[Start of section]

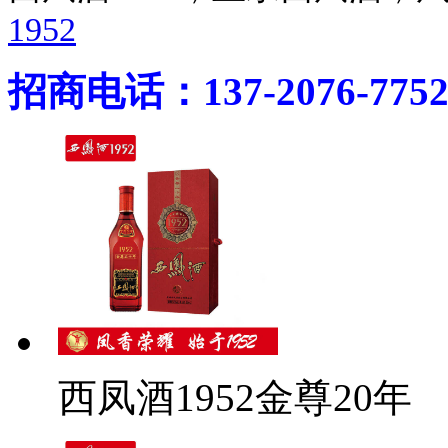
1952
招商电话：137-2076-775
西凤酒1952金尊20年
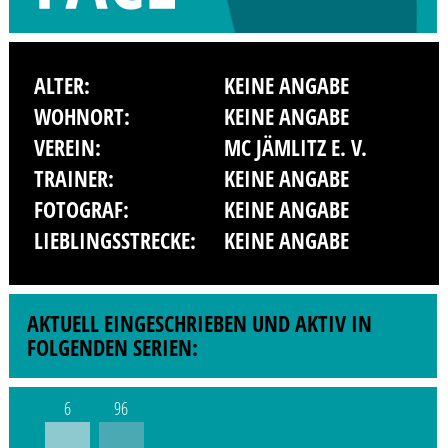
ALTER:
KEINE ANGABE
WOHNORT:
KEINE ANGABE
VEREIN:
MC JÄMLITZ E. V.
TRAINER:
KEINE ANGABE
FOTOGRAF:
KEINE ANGABE
LIEBLINGSSTRECKE:
KEINE ANGABE
AKTUELL EINGESCHRIEBEN UND AKTIV IN
FOLGENDEN SERIEN:
6
96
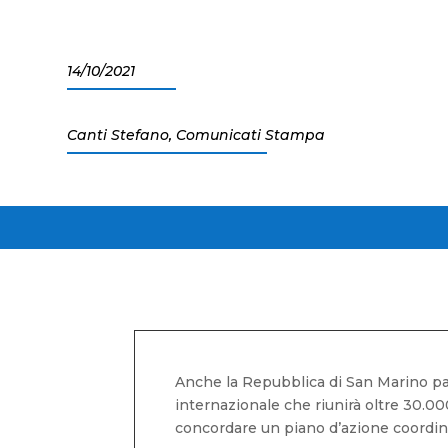
14/10/2021
Canti Stefano
,
Comunicati Stampa
Anche la Repubblica di San Marino pa
internazionale che riunirà oltre 30.000
concordare un piano d’azione coordina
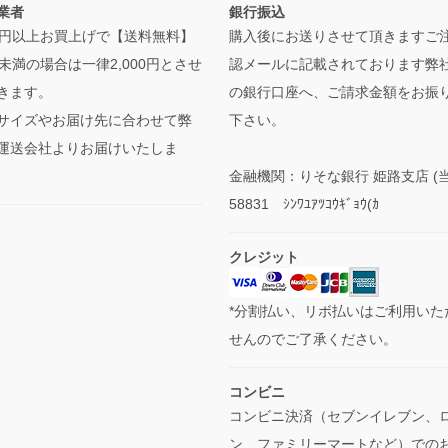
業者
銀行振込
000円以上お買上げで【送料無料】
購入後にお送りさせて頂きますご
0円未満の場合は一律2,000円とさせ
認メールに記載されております弊
きます。
の銀行口座へ、ご請求金額をお振
サイズやお届け先に合わせて弊
下さい。
運送会社よりお届けいたしま
金融機関：りそな銀行 姫路支店 (当
58831 ｼﾝﾜﾕｱﾂｺｳｷﾞｮｳ(ｶ
クレジット
*分割払い、リボ払いはご利用いた
せんのでご了承ください。
コンビニ
コンビニ決済（セブンイレブン、
ン、ファミリーマートなど）での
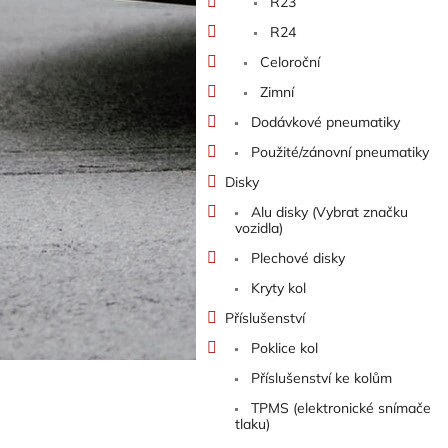
R23
R24
Celoroční
Zimní
Dodávkové pneumatiky
Použité/zánovní pneumatiky
Disky
Alu disky (Vybrat značku
vozidla)
Plechové disky
Kryty kol
Příslušenství
Poklice kol
Příslušenství ke kolům
TPMS (elektronické snímače
tlaku)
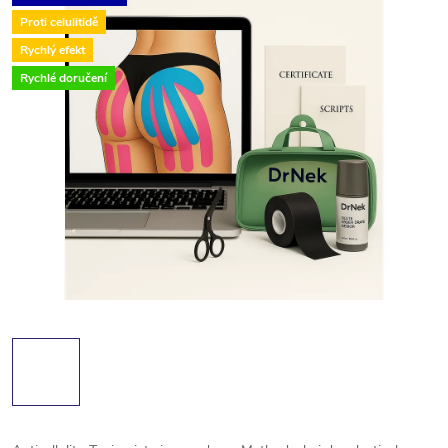
Proti celulitidě
Rychlý efekt
Rychlé doručení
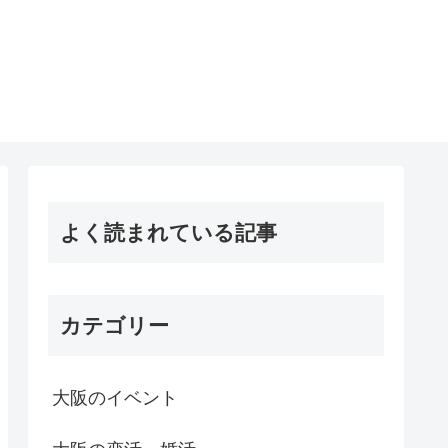
よく読まれている記事
カテゴリー
大阪のイベント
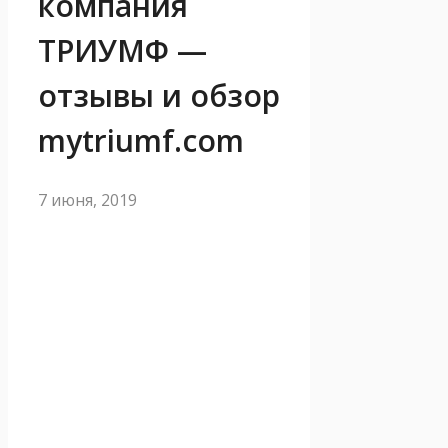
компания
ТРИУМФ —
отзывы и обзор
mytriumf.com
7 июня, 2019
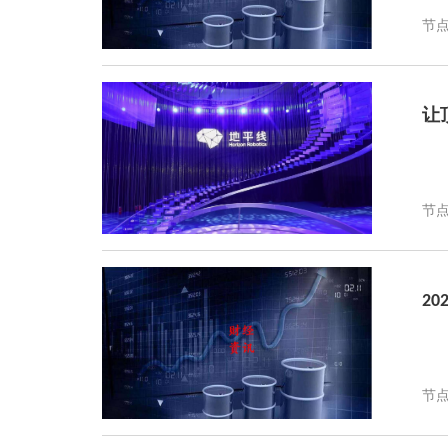
节点
让
节点
2
节点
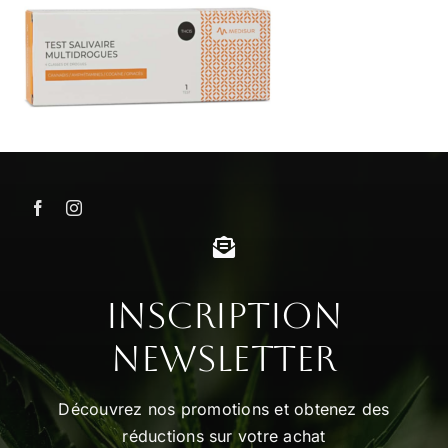
Inscription
Newsletter
Découvrez nos promotions et obtenez des
réductions sur votre achat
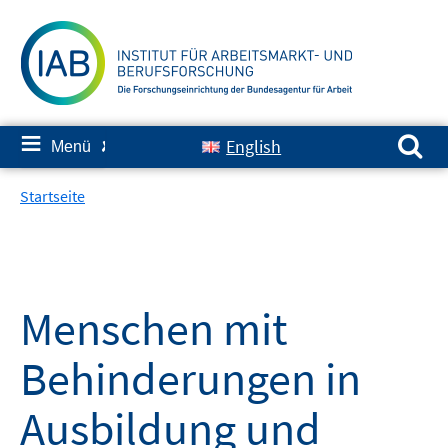
Springe
zum
Inhalt
Suchen nach:
≡
English
Menü
✘
Startseite
Menschen mit
Behinderungen in
Ausbildung und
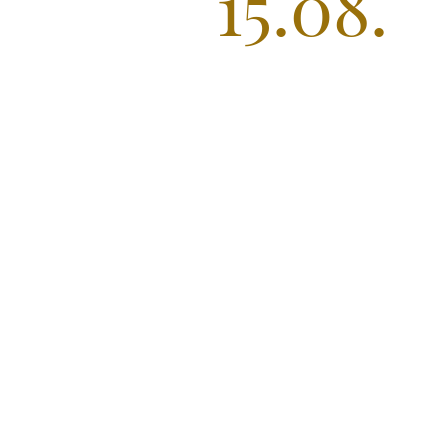
15.08.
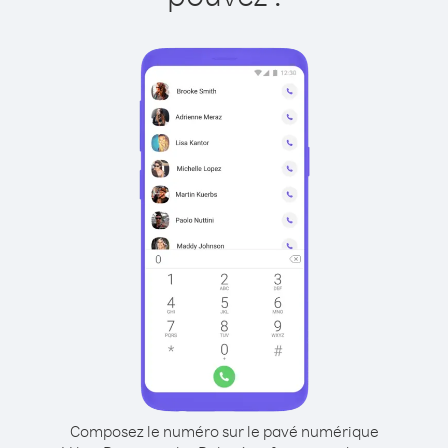
Composez le numéro sur le pavé numérique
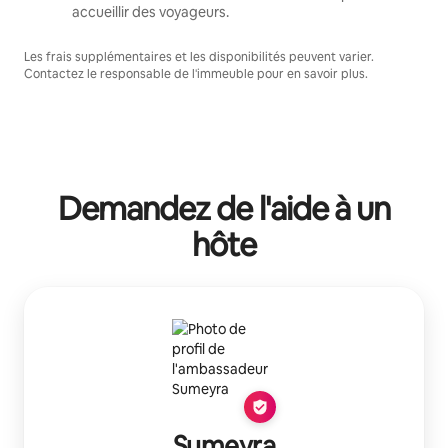
accueillir des voyageurs.
Les frais supplémentaires et les disponibilités peuvent varier.
Contactez le responsable de l'immeuble pour en savoir plus.
Demandez de l'aide à un
hôte
Sumeyra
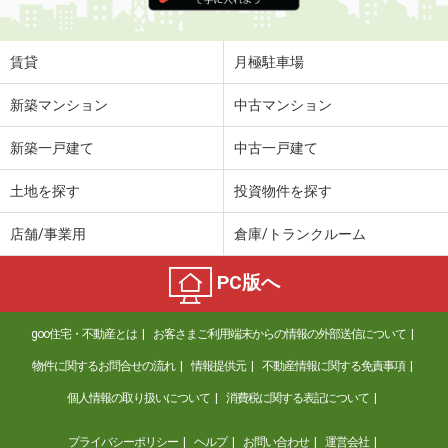
賃貸
月極駐車場
新築マンション
中古マンション
新築一戸建て
中古一戸建て
土地を探す
投資物件を探す
店舗/事業用
倉庫/トランクルーム
PC版へ
goo住宅・不動産とは
お客さまご利用端末からの情報の外部送信について
物件に関するお問合せの流れ
情報提供元
不動産情報に関する免責事項
個人情報の取り扱いについて
消費税に関する表記について
プライバシーポリシー
ヘルプ
お問い合わせ
運営会社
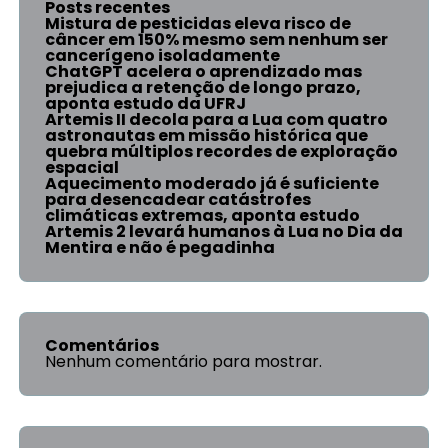
Posts recentes
Mistura de pesticidas eleva risco de
câncer em 150% mesmo sem nenhum ser
cancerígeno isoladamente
ChatGPT acelera o aprendizado mas
prejudica a retenção de longo prazo,
aponta estudo da UFRJ
Artemis II decola para a Lua com quatro
astronautas em missão histórica que
quebra múltiplos recordes de exploração
espacial
Aquecimento moderado já é suficiente
para desencadear catástrofes
climáticas extremas, aponta estudo
Artemis 2 levará humanos à Lua no Dia da
Mentira e não é pegadinha
Comentários
Nenhum comentário para mostrar.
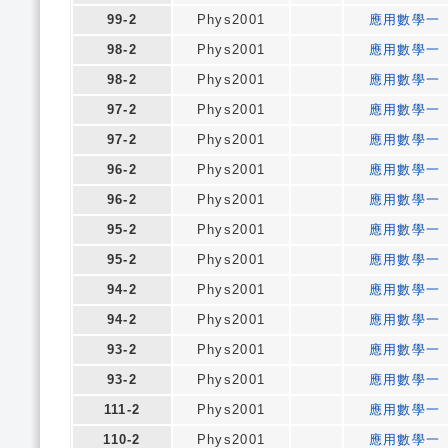
99-2
Phys2001
應用數學一
98-2
Phys2001
應用數學一
98-2
Phys2001
應用數學一
97-2
Phys2001
應用數學一
97-2
Phys2001
應用數學一
96-2
Phys2001
應用數學一
96-2
Phys2001
應用數學一
95-2
Phys2001
應用數學一
95-2
Phys2001
應用數學一
94-2
Phys2001
應用數學一
94-2
Phys2001
應用數學一
93-2
Phys2001
應用數學一
93-2
Phys2001
應用數學一
111-2
Phys2001
應用數學一
110-2
Phys2001
應用數學一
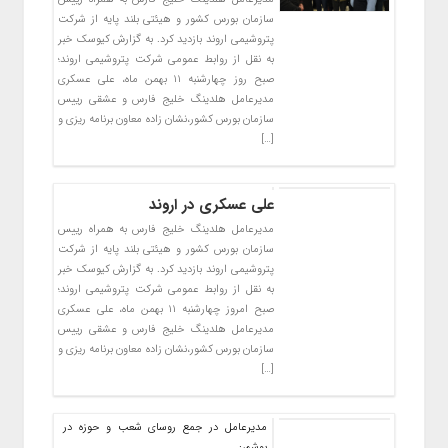
سازمان بورس کشور و هیئتی بلند پایه از شرکت
پتروشیمی اروند بازدید کرد. به گزارش کیوسک خبر
به نقل از روابط عمومی شرکت پتروشیمی اروند؛
صبح روز چهارشنبه ۱۱ بهمن ماه، علی عسکری
مدیرعامل هلدینگ خلیج فارس و عشقی رییس
سازمان بورس کشور،نشان زاده معاون برنامه ریزی و‌
[…]
علی عسکری در اروند
مدیرعامل هلدینگ خلیج فارس به همراه رییس
سازمان بورس کشور و هیئتی بلند پایه از شرکت
پتروشیمی اروند بازدید کرد. به گزارش کیوسک خبر
به نقل از روابط عمومی شرکت پتروشیمی اروند؛
صبح امروز چهارشنبه ۱۱ بهمن ماه، علی عسکری
مدیرعامل هلدینگ خلیج فارس و عشقی رییس
سازمان بورس کشور،نشان زاده معاون برنامه ریزی و‌
[…]
مدیرعامل در جمع روسای شعب و حوزه در
بوشهر:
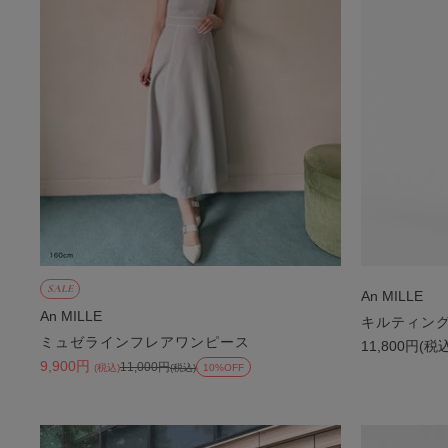
SALE
An MILLE
An MILLE
キルティン
ミュゼラインフレアワンピース
11,800円(税
9,900円
11,000円
(税込)
(税込)
10%OFF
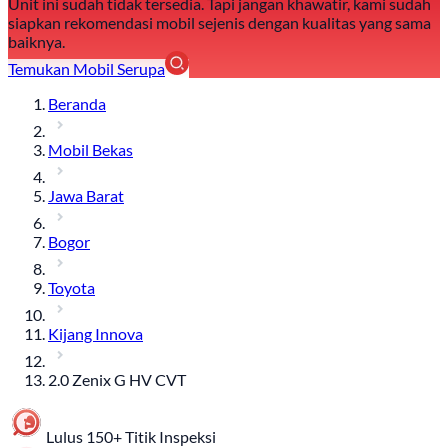
Unit ini sudah tidak tersedia. Tapi jangan khawatir, kami sudah
siapkan rekomendasi mobil sejenis dengan kualitas yang sama
baiknya.
Temukan Mobil Serupa
Beranda
Mobil Bekas
Jawa Barat
Bogor
Toyota
Kijang Innova
2.0 Zenix G HV CVT
Lulus 150+ Titik Inspeksi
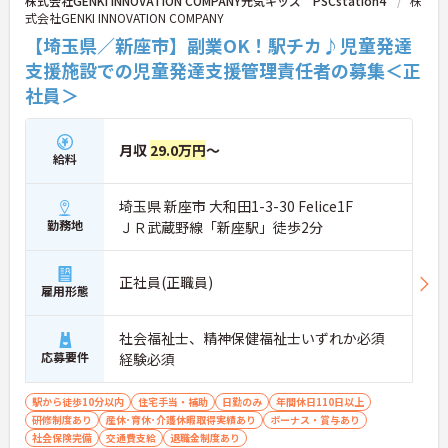
株式会社GENKI INNOVATION COMPANY元気キッズ PSCstation4
株
式会社GENKI INNOVATION COMPANY
【埼玉県／新座市】副業OK！駅チカ♪児童発達
支援施設での児童発達支援管理責任者の募集＜正
社員＞
月収
29.0万円
～
給料
埼玉県 新座市 大和田1-3-30 Felice1F
勤務地
ＪＲ武蔵野線「新座駅」徒歩2分
正社員(正職員)
雇用形態
社会福祉士、精神保健福祉士いずれか必須
応募要件
経験必須
駅から徒歩10分以内
住宅手当・補助
日勤のみ
年間休日110日以上
研修制度あり
産休･育休･介護休暇取得実績あり
ボーナス・賞与あり
社会保険完備
交通費支給
退職金制度あり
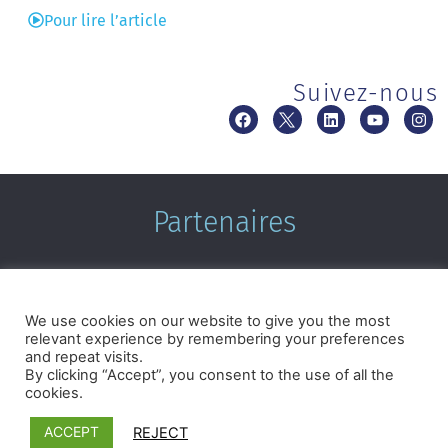
Pour lire l’article
Suivez-nous
Partenaires
We use cookies on our website to give you the most
relevant experience by remembering your preferences
and repeat visits.
By clicking “Accept”, you consent to the use of all the
cookies.
Termes et conditions
|
Politique de confidentialité
©2026 Microcrédit Montréal. Tous droits réservés.|
Réalisé
ACCEPT
REJECT
par Pixforia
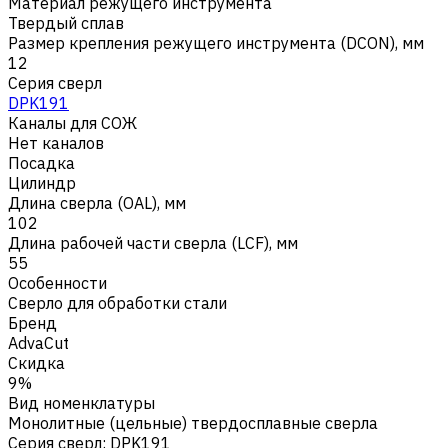
Материал режущего инструмента
Твердый сплав
Размер крепления режущего инструмента (DCON), мм
12
Серия сверл
DPK191
Каналы для СОЖ
Нет каналов
Посадка
Цилиндр
Длина сверла (OAL), мм
102
Длина рабочей части сверла (LCF), мм
55
Особенности
Сверло для обработки стали
Бренд
AdvaCut
Скидка
9%
Вид номенклатуры
Монолитные (цельные) твердосплавные сверла
Серия сверл
:
DPK191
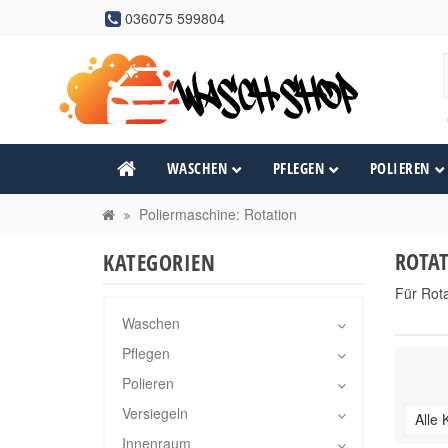
036075 599804
WASCHEN
PFLEGEN
POLIEREN
Poliermaschine: Rotation
ROTA
KATEGORIEN
Für Rota
Waschen
Pflegen
Polieren
Versiegeln
Alle 
Innenraum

[End of section]

## [PROBLEM TO SOLVE]
Please reproduce the text of all the material above line for line, and leave out the picture markers.

## [WRITTEN REPLY]
1952
招商电话：137-2076-775
西凤酒1952金尊20年
ALTER:
KEINE ANGABE
WOHNORT:
KEINE ANGABE
VEREIN:
MC JÄMLITZ E. V.
TRAINER:
KEINE ANGABE
FOTOGRAF:
KEINE ANGABE
LIEBLINGSSTRECKE:
KEINE ANGABE
AKTUELL EINGESCHRIEBEN UND AKTIV IN
FOLGENDEN SERIEN:
6
96
14/10/2021
Canti Stefano
,
Comunicati Stampa
Anche la Repubblica di San Marino pa
internazionale che riunirà oltre 30.000
concordare un piano d’azione coordina
業者
銀行振込
000円以上お買上げで【送料無料】
購入後にお送りさせて頂きますご
0円未満の場合は一律2,000円とさせ
認メールに記載されております弊
きます。
の銀行口座へ、ご請求金額をお振
サイズやお届け先に合わせて弊
下さい。
運送会社よりお届けいたしま
金融機関：りそな銀行 姫路支店 (当
58831 ｼﾝﾜﾕｱﾂｺｳｷﾞｮｳ(ｶ
クレジット
*分割払い、リボ払いはご利用いた
せんのでご了承ください。
コンビニ
コンビニ決済（セブンイレブン、
ン、ファミリーマートなど）での
R23
R24
Celoroční
Zimní
Dodávkové pneumatiky
Použité/zánovní pneumatiky
Disky
Alu disky (Vybrat značku
vozidla)
Plechové disky
Kryty kol
Příslušenství
Poklice kol
Příslušenství ke kolům
TPMS (elektronické snímače
tlaku)
Proti celulitidě
Rychlý efekt
Rychlé doručení
よく読まれている記事
カテゴリー
大阪のイベント
компания
ТРИУМФ —
отзывы и обзор
mytriumf.com
7 июня, 2019
节点
让
节点
2
节点
Inscription
Newsletter
Découvrez nos promotions et obtenez des
réductions sur votre achat
Springe
zum
Inhalt
Suchen nach:
≡
English
Menü
✘
Startseite
Menschen mit
Behinderungen in
Ausbildung und
15.08.
Composez le numéro sur le pavé numérique
accueillir des voyageurs.
Les frais supplémentaires et les disponibilités peuvent varier.
Contactez le responsable de l'immeuble pour en savoir plus.
Demandez de l'aide à un
hôte
Sumeyra
賃貸
月極駐車場
新築マンション
中古マンション
新築一戸建て
中古一戸建て
土地を探す
投資物件を探す
店舗/事業用
倉庫/トランクルーム
PC版へ
goo住宅・不動産とは
お客さまご利用端末からの情報の外部送信について
物件に関するお問合せの流れ
情報提供元
不動産情報に関する免責事項
個人情報の取り扱いについて
消費税に関する表記について
プライバシーポリシー
ヘルプ
お問い合わせ
運営会社
Posts recentes
Mistura de pesticidas eleva risco de
câncer em 150% mesmo sem nenhum ser
cancerígeno isoladamente
ChatGPT acelera o aprendizado mas
prejudica a retenção de longo prazo,
aponta estudo da UFRJ
Artemis II decola para a Lua com quatro
astronautas em missão histórica que
quebra múltiplos recordes de exploração
espacial
Aquecimento moderado já é suficiente
para desencadear catástrofes
climáticas extremas, aponta estudo
Artemis 2 levará humanos à Lua no Dia da
Mentira e não é pegadinha
Comentários
Nenhum comentário para mostrar.
99-2
Phys2001
應用數學一
98-2
Phys2001
應用數學一
98-2
Phys2001
應用數學一
97-2
Phys2001
應用數學一
97-2
Phys2001
應用數學一
96-2
Phys2001
應用數學一
96-2
Phys2001
應用數學一
95-2
Phys2001
應用數學一
95-2
Phys2001
應用數學一
94-2
Phys2001
應用數學一
94-2
Phys2001
應用數學一
93-2
Phys2001
應用數學一
93-2
Phys2001
應用數學一
111-2
Phys2001
應用數學一
110-2
Phys2001
應用數學一
سازمان بورس کشور و هیئتی بلند پایه از شرکت
پتروشیمی اروند بازدید کرد. به گزارش کیوسک خبر
به نقل از روابط عمومی شرکت پتروشیمی اروند؛
صبح روز چهارشنبه ۱۱ بهمن ماه، علی عسکری
مدیرعامل هلدینگ خلیج فارس و عشقی رییس
سازمان بورس کشور،نشان زاده معاون برنامه ریزی و‌
[…]
علی عسکری در اروند
مدیرعامل هلدینگ خلیج فارس به همراه رییس
سازمان بورس کشور و هیئتی بلند پایه از شرکت
پتروشیمی اروند بازدید کرد. به گزارش کیوسک خبر
به نقل از روابط عمومی شرکت پتروشیمی اروند؛
صبح امروز چهارشنبه ۱۱ بهمن ماه، علی عسکری
مدیرعامل هلدینگ خلیج فارس و عشقی رییس
سازمان بورس کشور،نشان زاده معاون برنامه ریزی و‌
[…]
مدیرعامل در جمع روسای شعب و حوزه در
بوشهر:
SALE
An MILLE
An MILLE
キルティン
ミュゼラインフレアワンピース
11,800円(税
9,900円
11,000円
(税込)
(税込)
10%OFF
Unit ini sudah tidak tersedia. Tapi jangan khawatir, kami sudah
siapkan rekomendasi mobil sejenis dengan kualitas yang sama
baiknya.
Temukan Mobil Serupa
Beranda
Mobil Bekas
Jawa Barat
Bogor
Toyota
Kijang Innova
2.0 Zenix G HV CVT
Lulus 150+ Titik Inspeksi
株式会社GENKI INNOVATION COMPANY元気キッズ PSCstation4
株
式会社GENKI INNOVATION COMPANY
【埼玉県／新座市】副業OK！駅チカ♪児童発達
支援施設での児童発達支援管理責任者の募集＜正
社員＞
月収
29.0万円
～
給料
埼玉県 新座市 大和田1-3-30 Felice1F
勤務地
ＪＲ武蔵野線「新座駅」徒歩2分
正社員(正職員)
雇用形態
社会福祉士、精神保健福祉士いずれか必須
応募要件
経験必須
駅から徒歩10分以内
住宅手当・補助
日勤のみ
年間休日110日以上
研修制度あり
産休･育休･介護休暇取得実績あり
ボーナス・賞与あり
社会保険完備
交通費支給
退職金制度あり
Pour lire l’article
Suivez-nous
Partenaires
We use cookies on our website to give you the most
relevant experience by remembering your preferences
and repeat visits.
By clicking “Accept”, you consent to the use of all the
cookies.
Termes et conditions
|
Politique de confidentialité
©2026 Microcrédit Montréal. Tous droits réservés.|
Réalisé
ACCEPT
REJECT
par Pixforia
Материал режущего инструмента
Твердый сплав
Размер крепления режущего инструмента (DCON), мм
12
Серия сверл
DPK191
Каналы для СОЖ
Нет каналов
Посадка
Цилиндр
Длина сверла (OAL), мм
102
Длина рабочей части сверла (LCF), мм
55
Особенности
Сверло для обработки стали
Бренд
AdvaCut
Скидка
9%
Вид номенклатуры
Монолитные (цельные) твердосплавные сверла
Серия сверл
:
DPK191
036075 599804
WASCHEN
PFLEGEN
POLIEREN
Poliermaschine: Rotation
ROTA
KATEGORIEN
Für Rota
Waschen
Pflegen
Polieren
Versiegeln
Alle 
Innenraum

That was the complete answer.